Now, a lot of guys could and do say cruel and inconsiderate stuff like that. But someone who’s memorized the Quran? Someone who teaches Islam? Someone who knows that God looks at our hearts not our appearances? I’m not saying he needs to go and marry someone overweight to atone for his comment. But it does say something about his character, doesn’t it?

Getting married nowadays has become a major struggle in the Muslim community for many reasons. There are plenty of explanations for it, which I’m not going to go into. But most relevant for the purpose of this letter is that Facebook can kill your prospects pretty quickly if you say or post something stupid. There are serious long-term consequences. If anything, FB offers people a look at your character.
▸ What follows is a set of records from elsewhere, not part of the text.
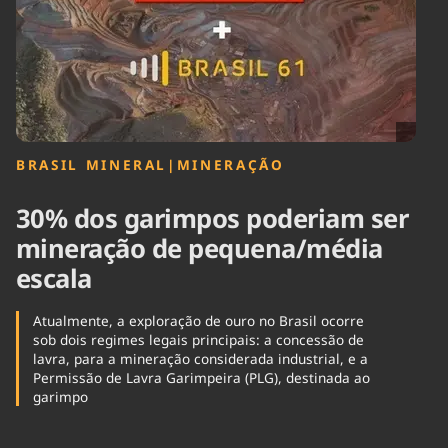
Tecnologia
Infraestrutura
Tempo
Cinema
Internacional
BRASIL MINERAL
|
MINERAÇÃO
30% dos garimpos poderiam ser
mineração de pequena/média
escala
Atualmente, a exploração de ouro no Brasil ocorre
sob dois regimes legais principais: a concessão de
lavra, para a mineração considerada industrial, e a
Permissão de Lavra Garimpeira (PLG), destinada ao
garimpo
Stuff that you could easily hide in a meeting at a prospective spouse’s home for tea can easily be found on FB. Then, the flashy suit, six-figure salary, good looks and Ivy League education will quickly go out the window. Nobody wants to marry a jerk or a jerkette. And even if they decide to, these couples usually end up splitting up a couple of years down the road eventually. Few people today can stand day to day contact with a jerk or jerkette whether there are kids involved or not.
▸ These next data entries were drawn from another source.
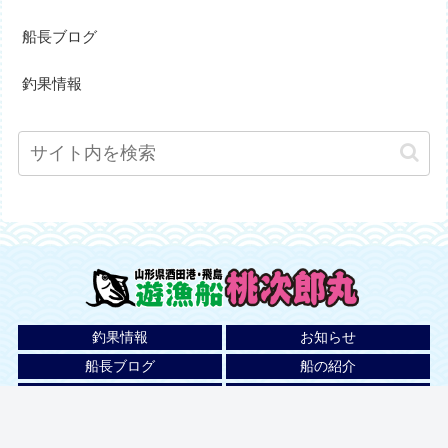
船長ブログ
釣果情報
釣果情報
お知らせ
船長ブログ
船の紹介
料金
乗船までの流れ
ご予約・お問い合わせ
アクセス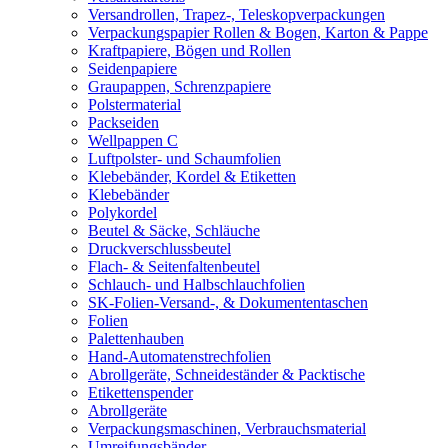
Versandrollen, Trapez-, Teleskopverpackungen
Verpackungspapier Rollen & Bogen, Karton & Pappe
Kraftpapiere, Bögen und Rollen
Seidenpapiere
Graupappen, Schrenzpapiere
Polstermaterial
Packseiden
Wellpappen C
Luftpolster- und Schaumfolien
Klebebänder, Kordel & Etiketten
Klebebänder
Polykordel
Beutel & Säcke, Schläuche
Druckverschlussbeutel
Flach- & Seitenfaltenbeutel
Schlauch- und Halbschlauchfolien
SK-Folien-Versand-, & Dokumententaschen
Folien
Palettenhauben
Hand-Automatenstrechfolien
Abrollgeräte, Schneideständer & Packtische
Etikettenspender
Abrollgeräte
Verpackungsmaschinen, Verbrauchsmaterial
Umreifungsbänder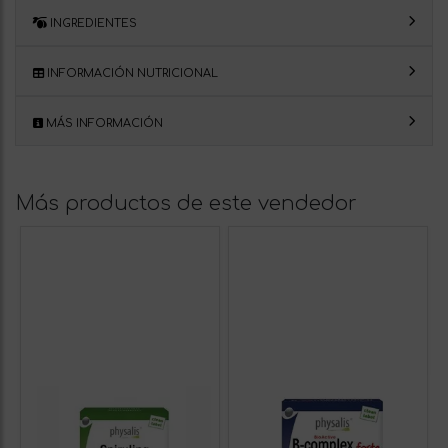
INGREDIENTES
INFORMACIÓN NUTRICIONAL
MÁS INFORMACIÓN
Más productos de este vendedor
‘It’s not fair!’ you’re probably saying. You’re right. It isn’t always fair. An angry comment on your wall on a day you were ticked about something or a joke about a fat girl when you were in a jovial mood shouldn’t be the sole judge of your character. But those who aren’t your real life friends don’t really know that and are unlikely to care. Don’t judge a person by their Facebook profile is good advice, but few are there who will heed it.

So be careful. Converse with your friends, but be on guard. The potential for misunderstanding about who you really are is ripe on FB. And ultimately, remember that Allah is always watching, and we are all accountable for everything we say and do.

Auntie Who Cares

P.S. If you’re a parent, aunt, uncle or older sibling of a young Muslim on FB, please share the main points of this letter with him or her.